More and more consumers are looking for one specific feature in their LVT floors: Installation ease. According to manufacturers, flooring customers are largely choosing click installation systems for residential projects and loose-lay formats for commercial installations. These options allow LVT to be installed quickly and easily, with the possibility of custom designs. Despite the influx of floating floor products, glue-down also remains popular.
Mannington recently introduced two new Adura patterns: Casa (a terracotta/stained concrete look) and Vibe (a linen pattern). Sheehan said the company is also developing a new Diamond Finish high-clarity coating for an upcoming Calypso pattern. “This design has the look of a higher-gloss, polished marble, and will be launching in the second half of 2011,” Sheehan said.
Jeremy Salomon, product manager for Johnsonite’s Tarkett collection of commercial resilient flooring, is also seeing more people ask for hardwood plank visuals.

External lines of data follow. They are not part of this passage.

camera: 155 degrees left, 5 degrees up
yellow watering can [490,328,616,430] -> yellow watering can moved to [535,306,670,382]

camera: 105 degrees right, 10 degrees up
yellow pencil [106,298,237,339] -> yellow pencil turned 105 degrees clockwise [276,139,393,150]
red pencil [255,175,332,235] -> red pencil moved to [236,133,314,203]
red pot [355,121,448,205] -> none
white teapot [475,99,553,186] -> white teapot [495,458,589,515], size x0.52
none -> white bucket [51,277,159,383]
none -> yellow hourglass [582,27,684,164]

He noted that healthcare clients are looking for products that are inviting but also easy to maintain. “They want something that will be very easy to maintain but also feels like home for the patients staying in their facilities,” he said. “Heavier embossing makes it harder to maintain the floor, so we prefer less aggressive embossing for that reason.”

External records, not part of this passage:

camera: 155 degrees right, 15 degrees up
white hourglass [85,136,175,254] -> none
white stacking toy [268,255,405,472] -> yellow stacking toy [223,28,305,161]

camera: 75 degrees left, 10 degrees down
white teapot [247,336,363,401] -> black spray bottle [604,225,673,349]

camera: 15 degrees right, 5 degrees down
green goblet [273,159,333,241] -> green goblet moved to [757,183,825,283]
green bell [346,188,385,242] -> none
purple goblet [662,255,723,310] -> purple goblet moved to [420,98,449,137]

Shaw is continuing to roll out patterns and colors in its LVT. “All products should be rolled out by mid-spring,” Geier said.
Pocock sees the LVT market expanding as more people discover the benefits of the flooring; he said that his company, which has primarily found success in the commercial market, is starting to make inroads into residential. “I see residential LVT starting where engineered wood did about 12 years ago – it began in one room and now is being installed throughout entire homes.”